Tren yolculuğunu anlatan okuma parçasına göre, yazarın yurttan arkadaşı Batuhan kaç numaralı koltukta oturuyordu?

**Okuma parçası**
========================================

Bütünleme sınavlarına geldiğim gündü. Bir saat kala Sivas şehir merkezinde oldum ve bir trene binmeden önce ne yapıyorsam onu yaptım. Hast...

Tren Seyahatleri #11 58'in Laneti

Mart 03, 2015 Teknofil 3 Comments

Bütünleme sınavlarına geldiğim gündü. Bir saat kala Sivas şehir merkezinde oldum ve bir trene binmeden önce ne yapıyorsam onu yaptım. Hastane önündeki ATMleri ziyaret ettim. İddaa oynadım. Dürümcüye yolluk hazırlattım. Her nasıl olduysa gara tam vaktinde geldim.

Trende yurttan arkadaşım Batuhan ile karşılaştım. O yirmi bir numaradaydı. Ben ise ironik bir biçimde "58" de idim. EYBİS'i açtığımda tek boş koltuk burası kalmıştı ve kapı kenarları en sevmediğim koltuklardır.

 Çünkü, kapı sürekli açılıp kapanırken soğuk hava yasak içilen sigaraların kokusu ve tam arkamda tuvalet olması beni rahatsız eder. Birde beşinci vagon olduğu için yemekliye giden her yol benden geçiyor. Yani her türlü sorun başınıza gelebilir. Üstelik tekli koltuk da değil. Yanınızda ya kafa dengi bir yol arkadaşı bulursunuz ya da on saat kafanızı yiyen birini.

========================================

**Ham kayıtlar**
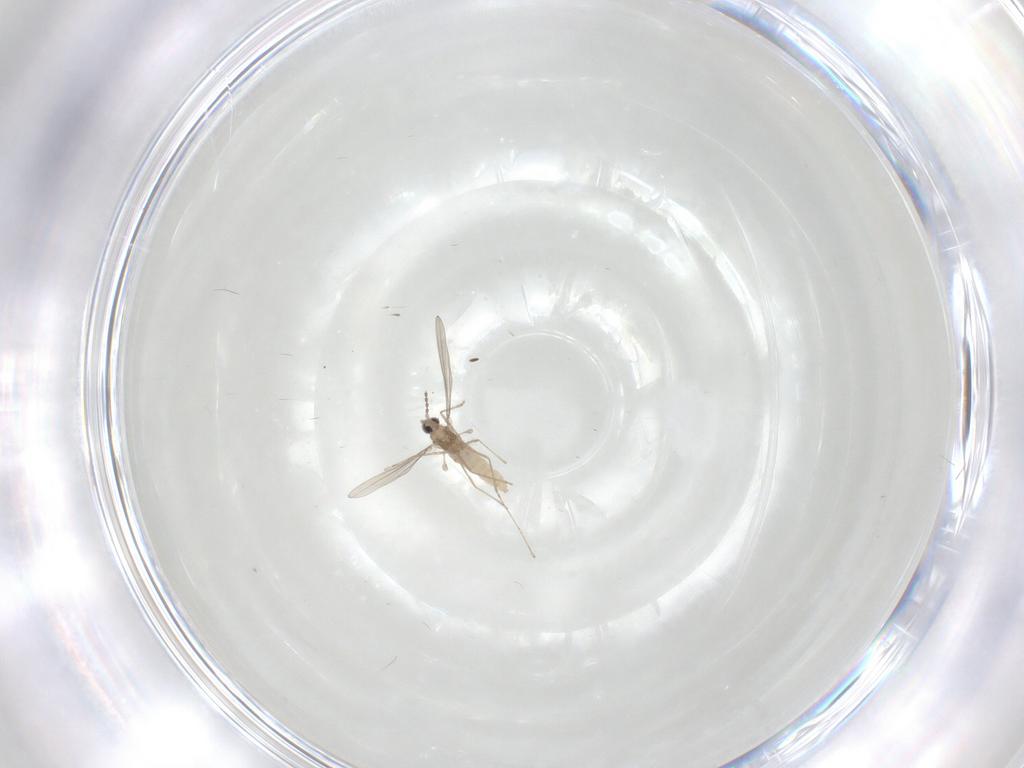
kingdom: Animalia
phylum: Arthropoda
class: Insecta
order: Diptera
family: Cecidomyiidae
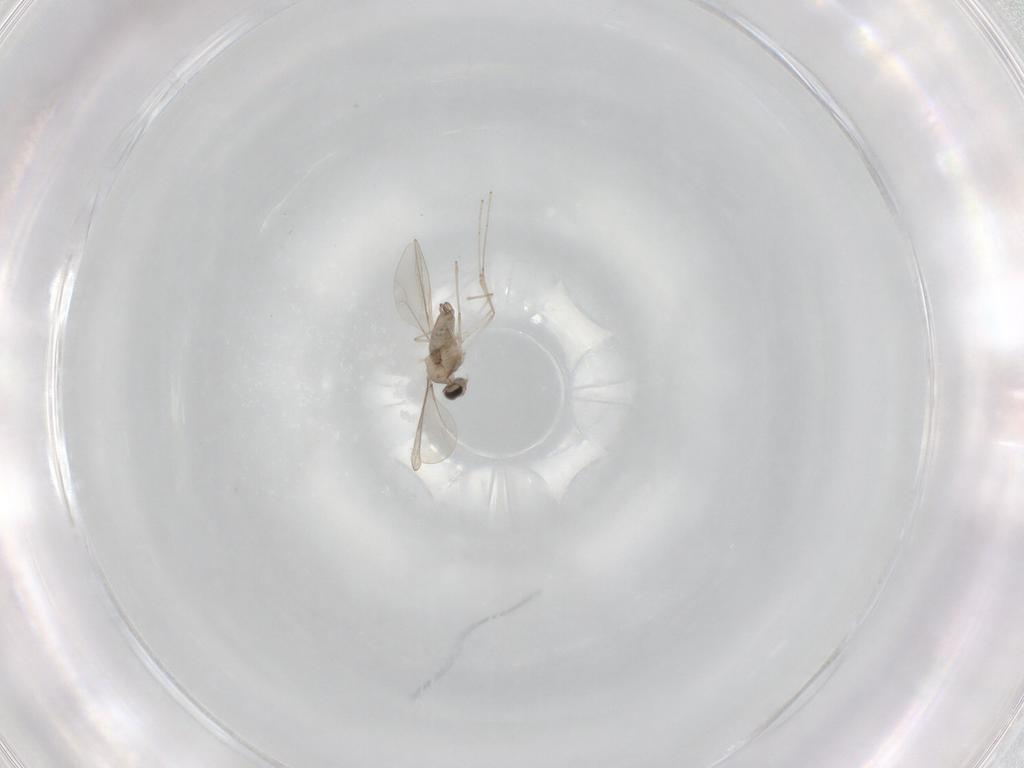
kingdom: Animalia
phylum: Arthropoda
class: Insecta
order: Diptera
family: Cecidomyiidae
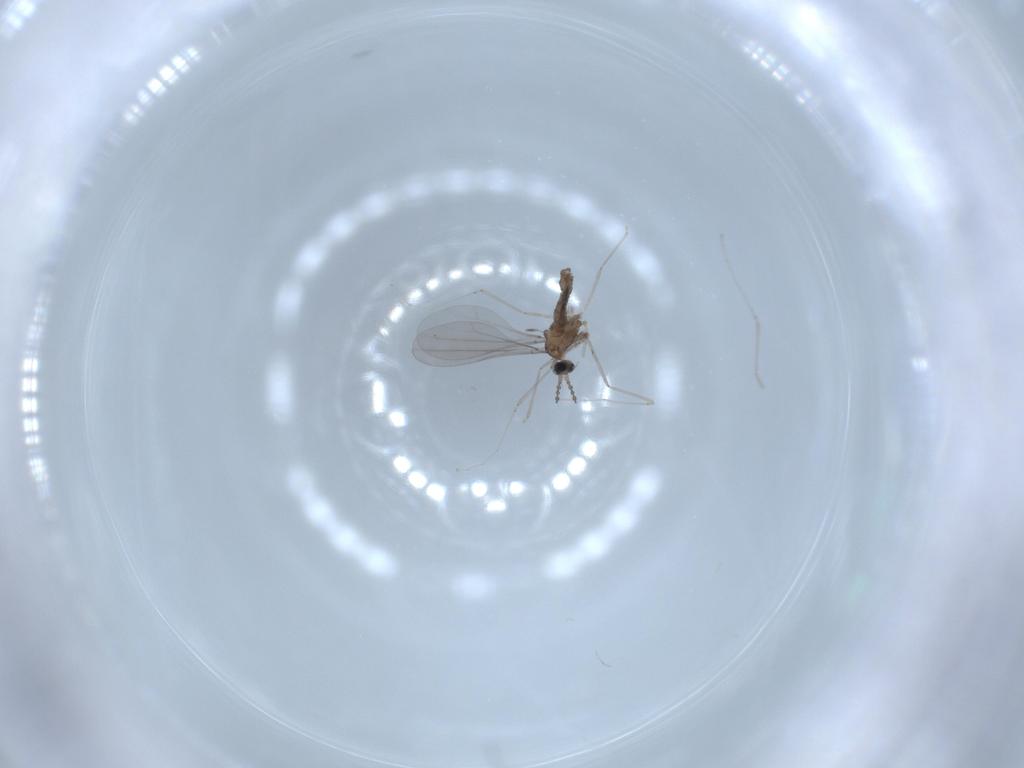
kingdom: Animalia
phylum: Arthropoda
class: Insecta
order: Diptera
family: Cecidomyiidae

========================================

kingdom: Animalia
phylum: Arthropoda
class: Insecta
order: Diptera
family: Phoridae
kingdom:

========================================

**Cevap**
Batuhan yirmi bir numaralı koltukta oturuyordu.